### Problem statement
Omit the images, then repeat the listing exactly.

### Stored data
Start of Block
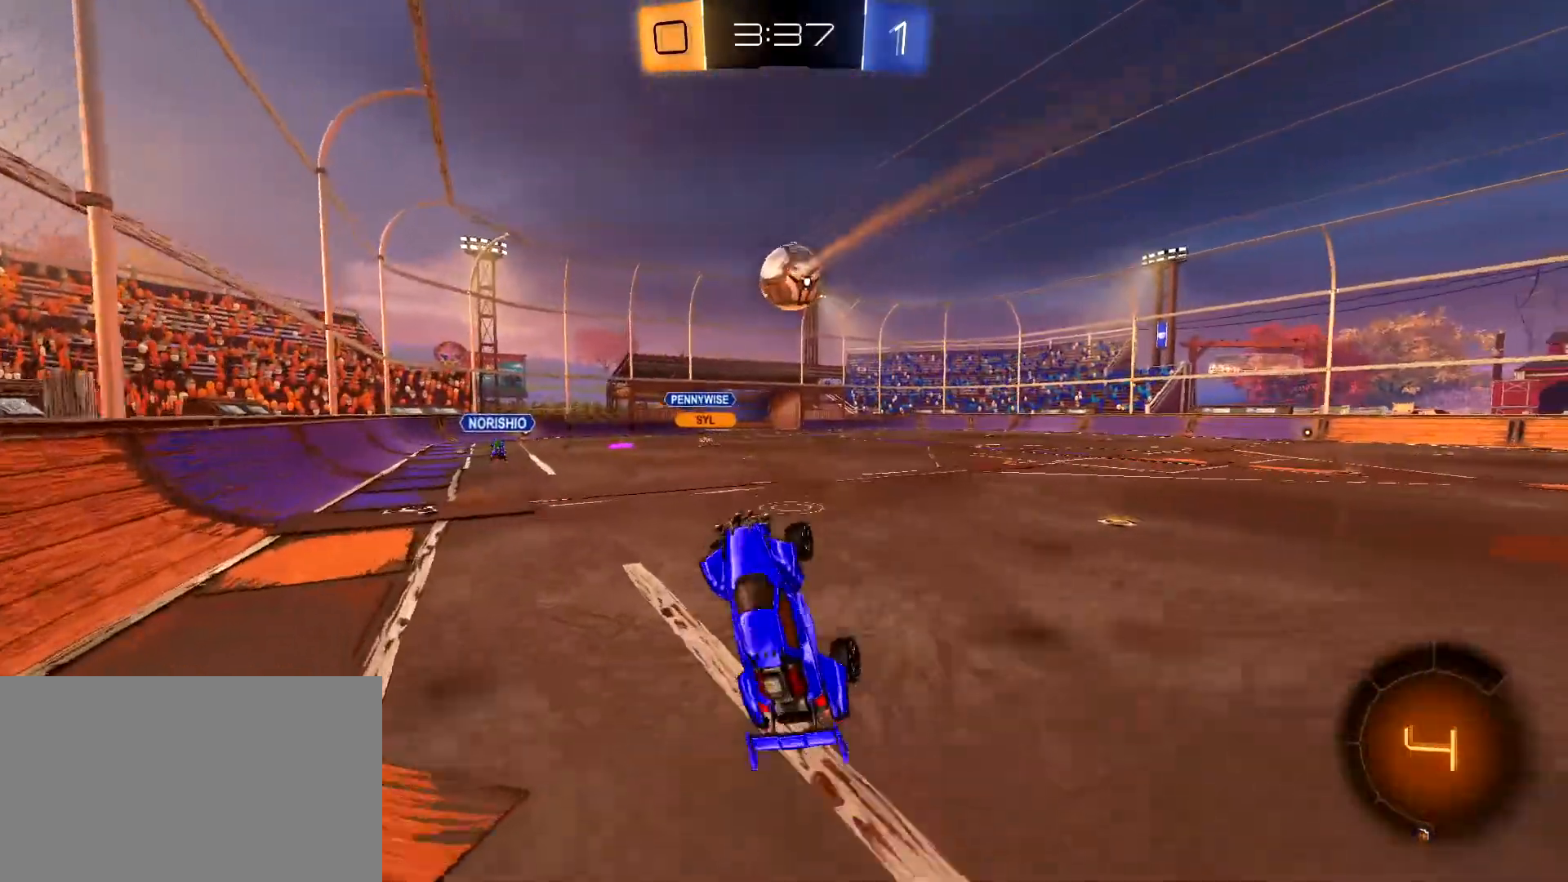
{"keys": ["d", "w"], "mouse": [], "mouse_move": "still", "events": [[267, "w", "up"], [467, "d", "down"], [467, "w", "down"]]}
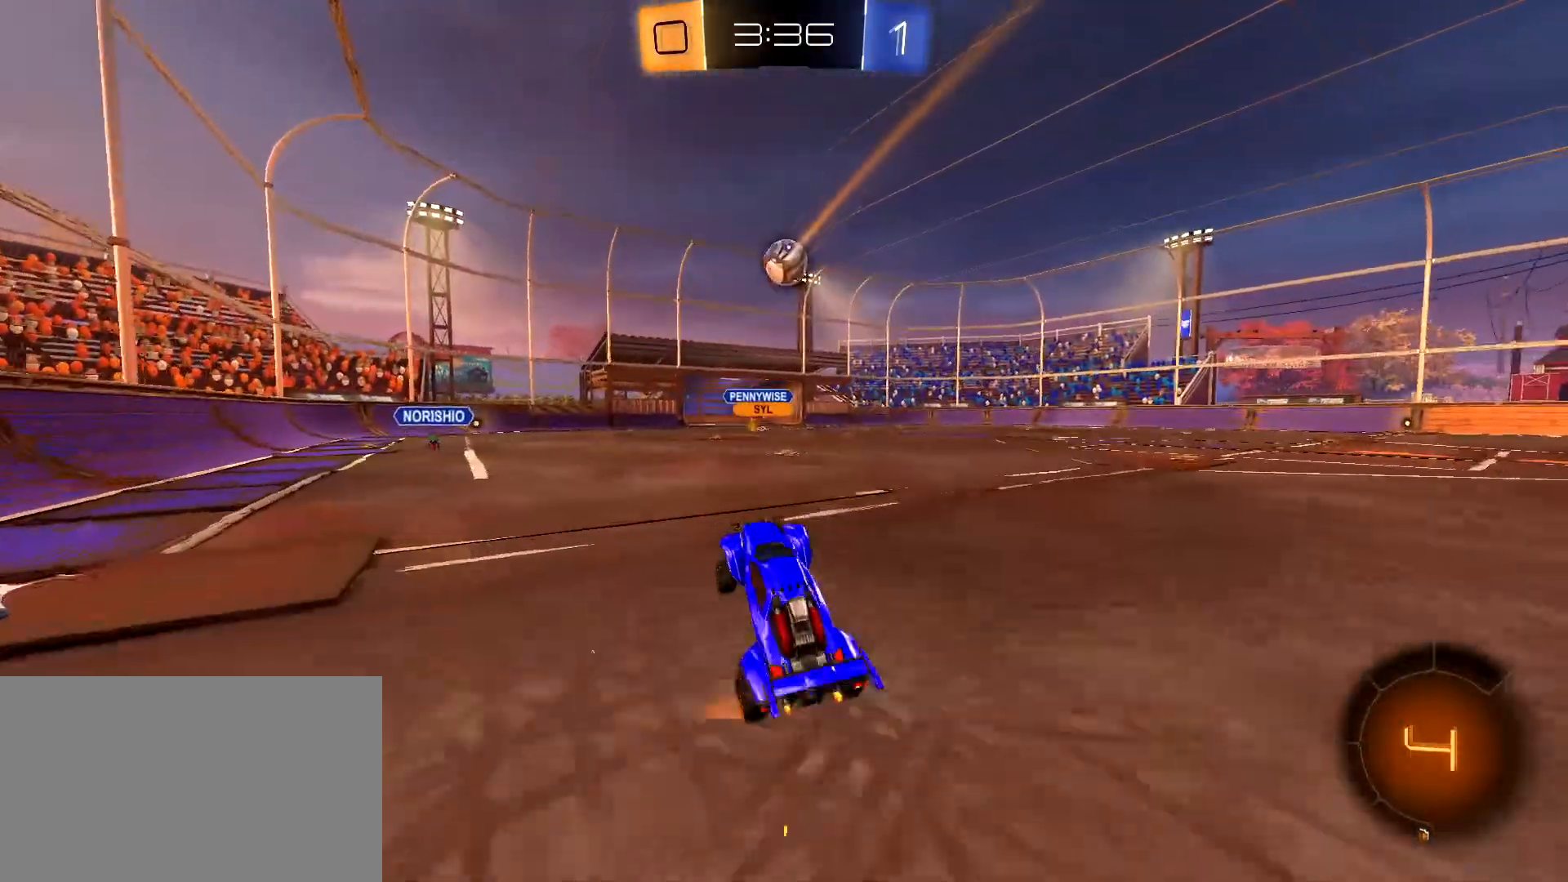
{"keys": ["w"], "mouse": ["left"], "mouse_move": "still", "events": [[250, "mouse_left", "down"], [483, "d", "up"]]}
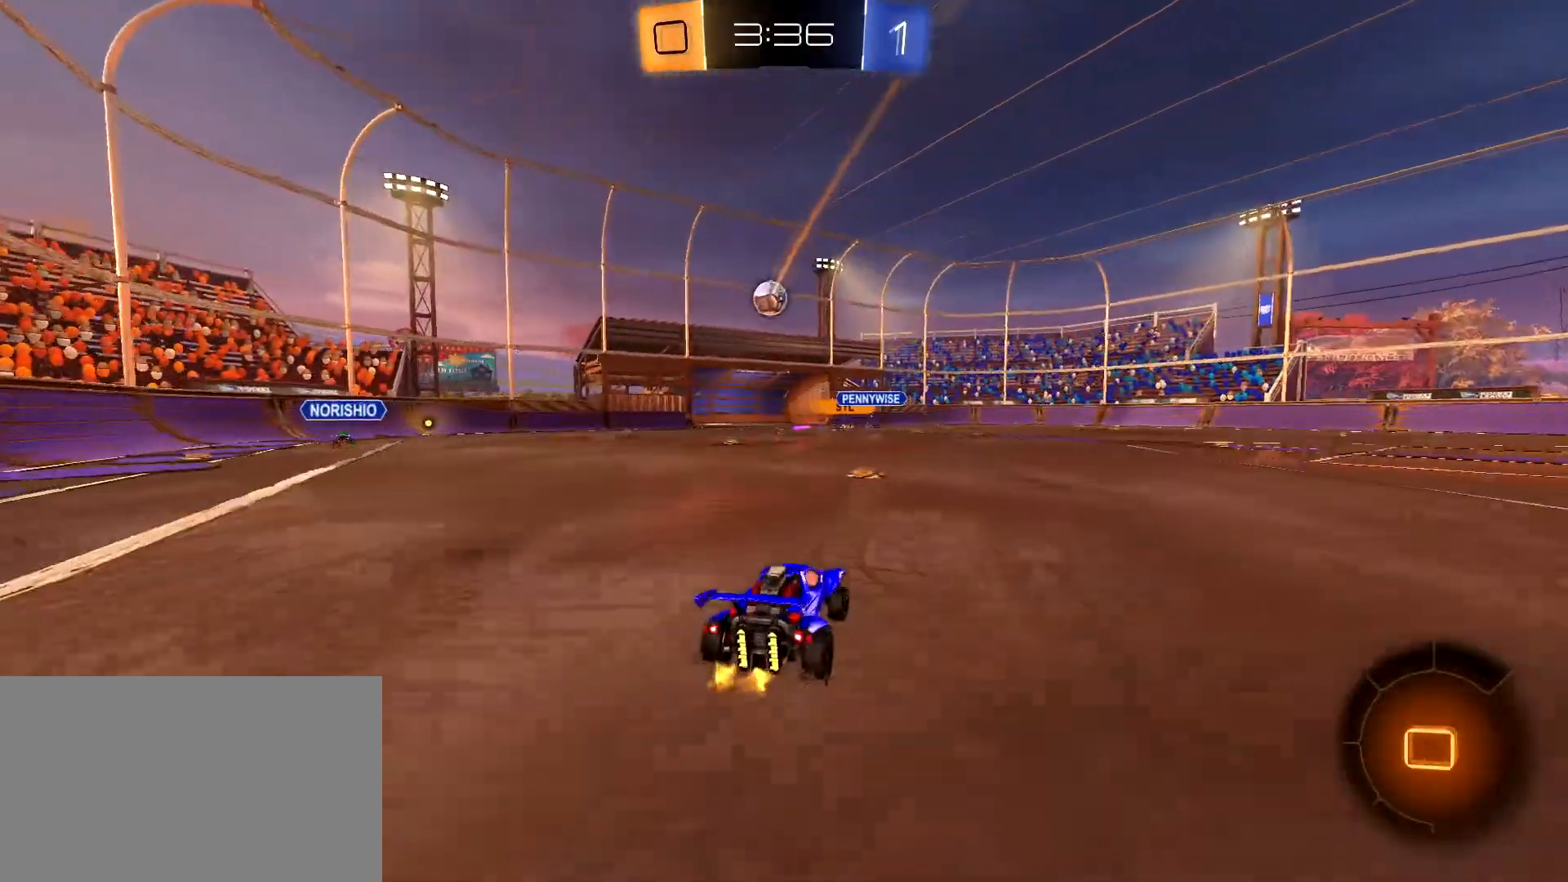
{"keys": ["d", "shift", "w"], "mouse": ["left"], "mouse_move": "still", "events": [[217, "d", "down"], [400, "mouse_right", "down"], [400, "shift", "down"], [500, "mouse_right", "up"]]}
End of Block
### Output below
{"keys": ["d", "w"], "mouse": [], "mouse_move": "still", "events": [[267, "w", "up"], [467, "d", "down"], [467, "w", "down"]]}
{"keys": ["w"], "mouse": ["left"], "mouse_move": "still", "events": [[250, "mouse_left", "down"], [483, "d", "up"]]}
{"keys": ["d", "shift", "w"], "mouse": ["left"], "mouse_move": "still", "events": [[217, "d", "down"], [400, "mouse_right", "down"], [400, "shift", "down"], [500, "mouse_right", "up"]]}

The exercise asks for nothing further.